Members hope to have discussions with constituents about K-8
The East Valley School Board has heard many comments from the public during the past several months, and Tuesday’s meeting was no exception.
In order to more fully discuss issues with constituents beyond what’s allowed during the structure of a board meeting, the board will host two town hall meetings on the future of its K-8 model.
Board members scheduled meetings for 5:30 p.m. Feb. 27 and 10 a.m. March 8. The meetings will be in the board room at the district offices. Each session will be limited to three hours.
At Tuesday night’s meeting, Heidi Gillingham, a former board member, said the district’s facilities are a problem, but the district should find solutions. Students ate lunch in their classrooms for years, why couldn’t they do that again to free up the gymnasiums for physical education classes, she asked She said it is nice to have P.E. and music every day, but the district is meeting its requirements for minutes of education. She said if a family decided a child needed piano lessons outside the school, the most they would get is once or twice a week.
“I love the music, I love the arts, but all of these things are a family choice,” she said.
Deanna Mallet, a parent in the district, had three points: Curriculum decisions need to be made on a local level; the board should determine how grant monies the district receives will affect students; and the district needs to take a look back and see where the mistakes were made.
“Let’s move forward,” she said. “We all want the same thing for our school district.”
Chase Gunderson, a 13-year-old student at Otis Orchards School, said he feels it is time for a change. Students at his school change for P.E. on the stage and students in instrumental music have to walk through the cold to a church down the street to take band classes. Students have been experiencing theft, since they have to leave their backpacks unsupervised out in the hallway.
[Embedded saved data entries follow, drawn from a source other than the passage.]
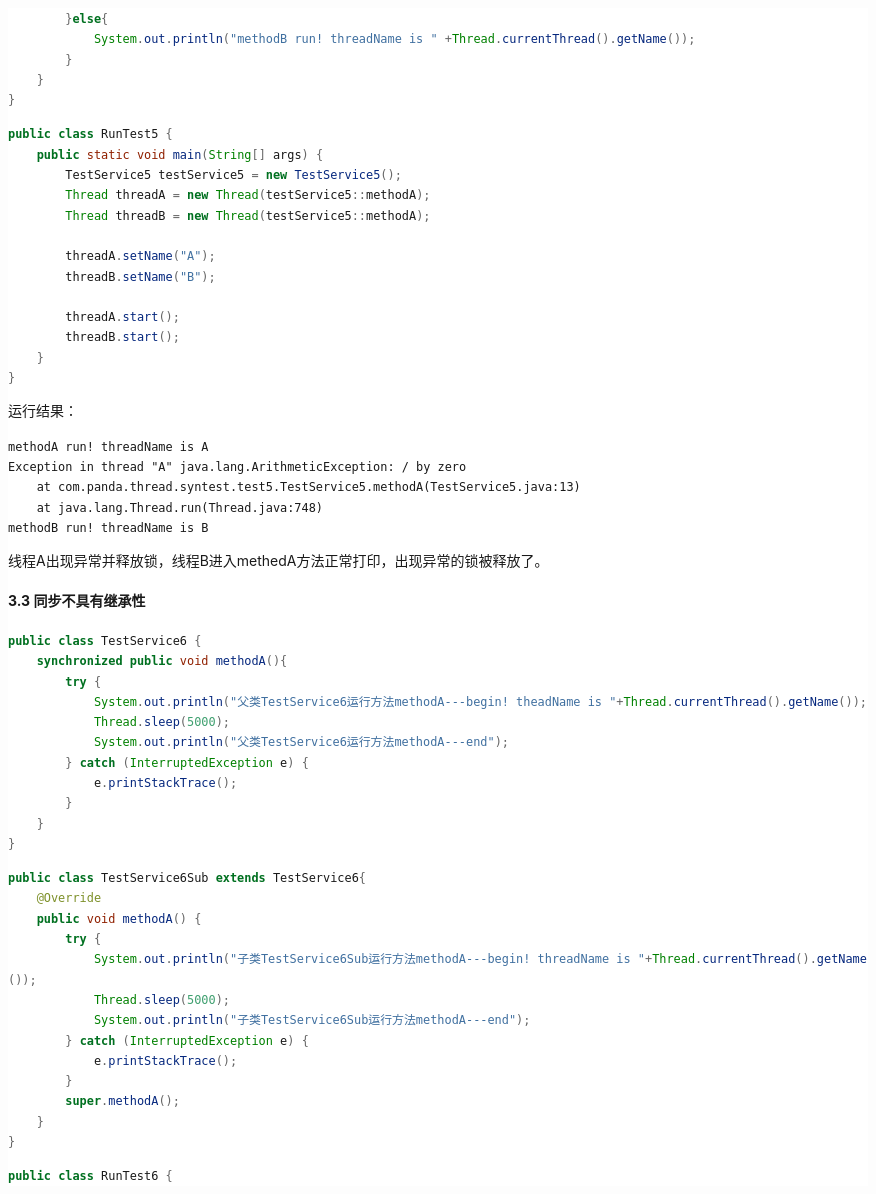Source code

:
 ```java
        }else{
            System.out.println("methodB run! threadName is " +Thread.currentThread().getName());
        }
    }
}
```

```java
public class RunTest5 {
    public static void main(String[] args) {
        TestService5 testService5 = new TestService5();
        Thread threadA = new Thread(testService5::methodA);
        Thread threadB = new Thread(testService5::methodA);

        threadA.setName("A");
        threadB.setName("B");
        
        threadA.start();
        threadB.start();
    }
}
```
运行结果：
``` 
methodA run! threadName is A
Exception in thread "A" java.lang.ArithmeticException: / by zero
	at com.panda.thread.syntest.test5.TestService5.methodA(TestService5.java:13)
	at java.lang.Thread.run(Thread.java:748)
methodB run! threadName is B
```
线程A出现异常并释放锁，线程B进入methedA方法正常打印，出现异常的锁被释放了。

#### 3.3 同步不具有继承性
```java
public class TestService6 {
    synchronized public void methodA(){
        try {
            System.out.println("父类TestService6运行方法methodA---begin! theadName is "+Thread.currentThread().getName());
            Thread.sleep(5000);
            System.out.println("父类TestService6运行方法methodA---end");
        } catch (InterruptedException e) {
            e.printStackTrace();
        }
    }
}
```
```java
public class TestService6Sub extends TestService6{
    @Override
    public void methodA() {
        try {
            System.out.println("子类TestService6Sub运行方法methodA---begin! threadName is "+Thread.currentThread().getName());
            Thread.sleep(5000);
            System.out.println("子类TestService6Sub运行方法methodA---end");
        } catch (InterruptedException e) {
            e.printStackTrace();
        }
        super.methodA();
    }
}
```
```java
public class RunTest6 {
```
Art Tupper, a community member, said everyone should be patient while the “board comes up with better ways to educate our students.”
Mindy Stewart, another parent, encouraged the board to listen to the parents and their concerns. She said that as a parent, she has been told that she is the only one with these concerns or brushed off with the feeling that her complaint wasn’t important.
“This is an unwise approach,” she said. “I’d like to see this changed from the board level on down.”